>ONGC (CITI)
Sell: US$60-70 Crude Reduces Deregulation Hopes
■ Oil forecasts revised — We are adjusting our global oil (Brent) forecasts tovUS$56/bbl (US$48) for 2009E, US$65 (US$55) for 2010E, and US$65 (US$60/bbl) for 2011E. Our LT assumption (2012E+) stays at US$65/bbl.
■ Modestly increasing FY10-11E earnings — Our assumptions for ONGC are increased marginally, by 1-5% over FY10-11E. The FY10E estimate change is primarily on account of the APM gas price hike (15-20%) that we are now assuming, in line with the likely Cabinet proposal. This however falls short of the market’s heightened expectations ($4.2/mmbtu). For FY11E, while our crude assumption increases from US$60 to US$65, the EPS increase is more subdued at 5%, as net realisations on domestic crude remains flat at ~US$50.
■ Subsidy burden to increase in FY11 — Our earlier FY11E assumptions incorporated only LPG/SKO under-recoveries (Rs319bn total; 1/3rd sharing) at US$60 crude, which we now expect to rise to Rs466bn (incl. auto fuel losses) at US$65 crude, suppressing net realisations.

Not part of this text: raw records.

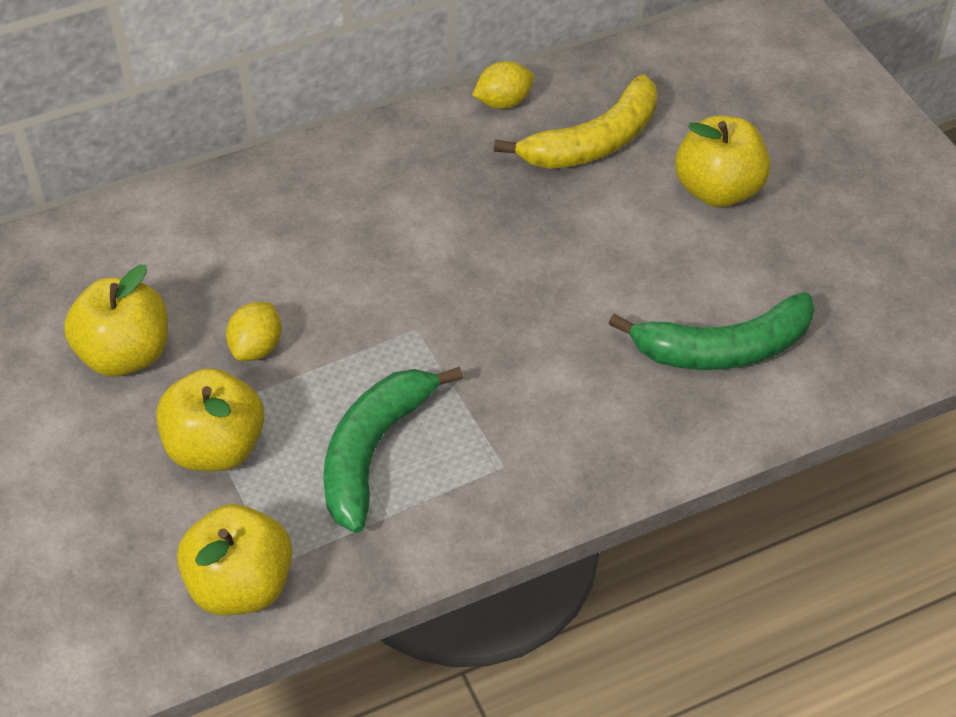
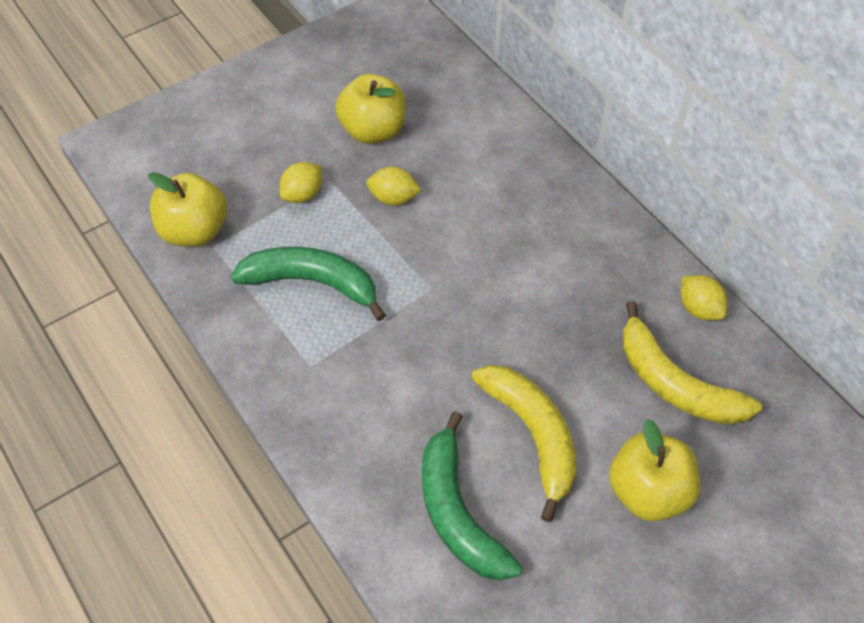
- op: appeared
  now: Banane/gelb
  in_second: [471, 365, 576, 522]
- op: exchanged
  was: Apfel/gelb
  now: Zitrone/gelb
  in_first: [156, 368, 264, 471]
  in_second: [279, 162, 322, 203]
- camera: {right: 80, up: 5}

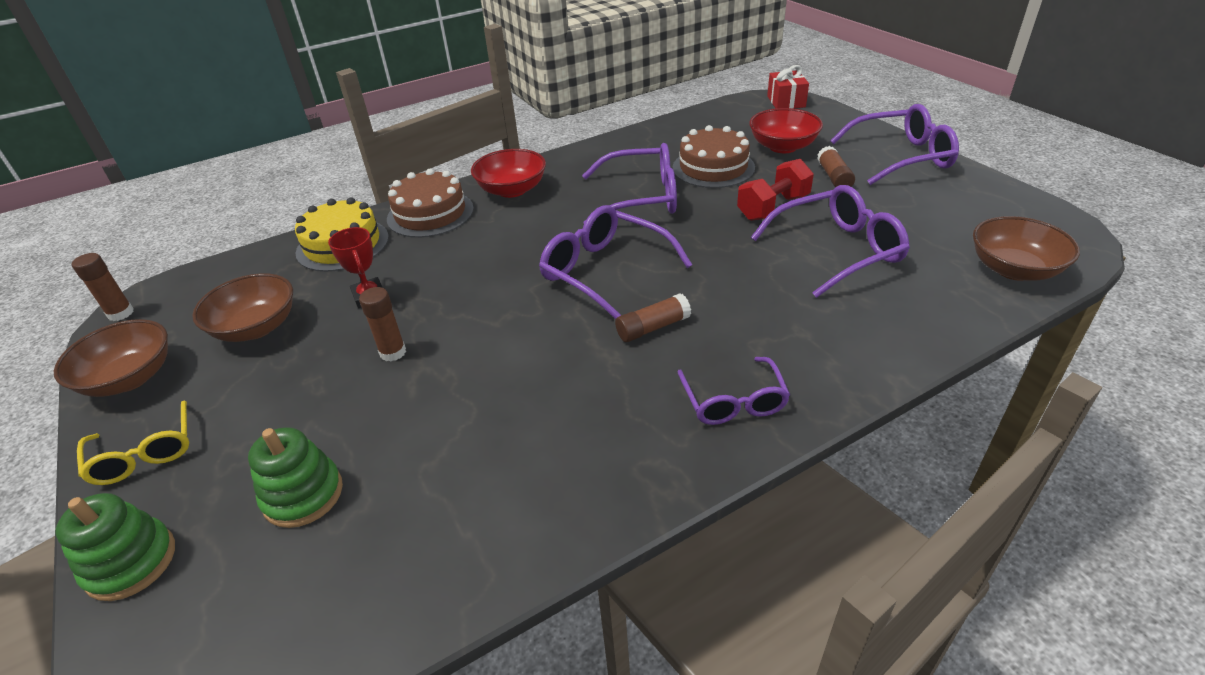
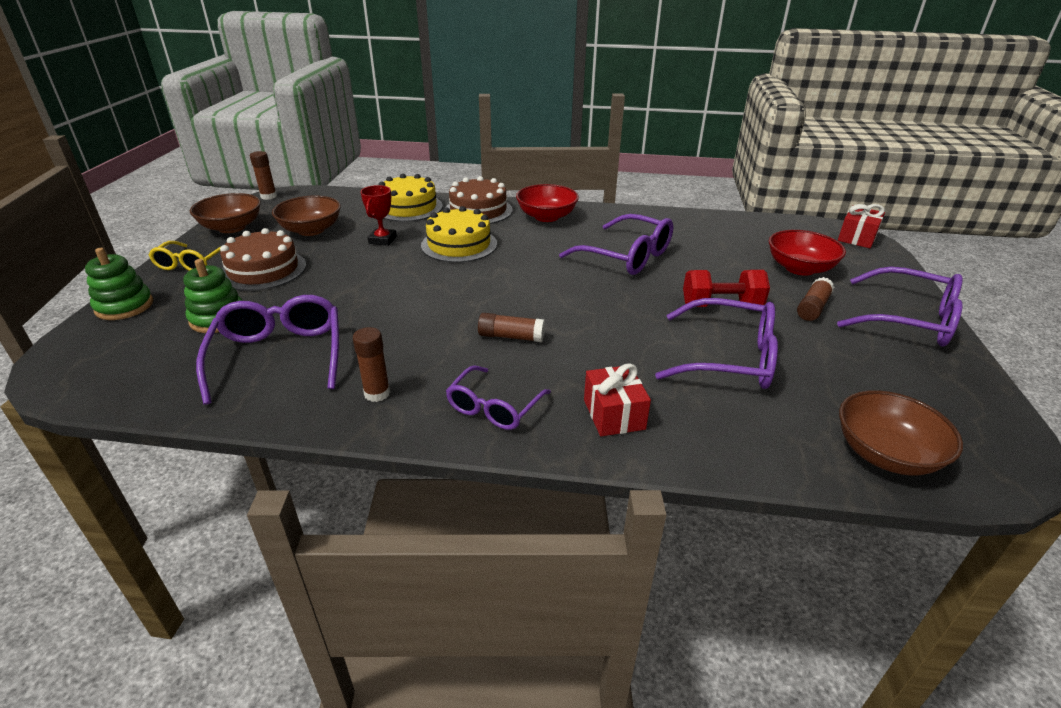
- op: appeared
  now: Kuchen/gelb
  in_second: [421, 206, 497, 263]
- op: appeared
  now: Geschenk/rot
  in_second: [584, 363, 651, 436]
- op: relocated
  was: Klebestift/braun
  in_first: [359, 287, 406, 362]
  in_second: [353, 327, 390, 402]
- op: relocated
  was: Brille/lila
  in_first: [539, 205, 692, 319]
  in_second: [196, 295, 339, 405]
- op: relocated
  was: Kuchen/braun
  in_first: [673, 125, 755, 188]
  in_second: [220, 228, 306, 291]
- camera: {right: 35, up: -5}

While full deregulation of auto fuels could lead to a lower figure (Rs374bn), our assumption is premised on some losses on auto fuels as well, as the quantum of price hikes will likely lag the required increases as long as crude is between US$60-70.
■ Maintain Sell; Rs910 target price — We maintain Sell with a target price of Rs910 (Rs820 earlier) as we roll forward to Sep-10E (Mar-10E) while maintaining our 10x target P/E. The stock trades at 11x P/E, the upper end of its historical 7-11x trading band. Any move by the government to fully deregulate auto fuel will be a positive surprise and upside risk to our estimates.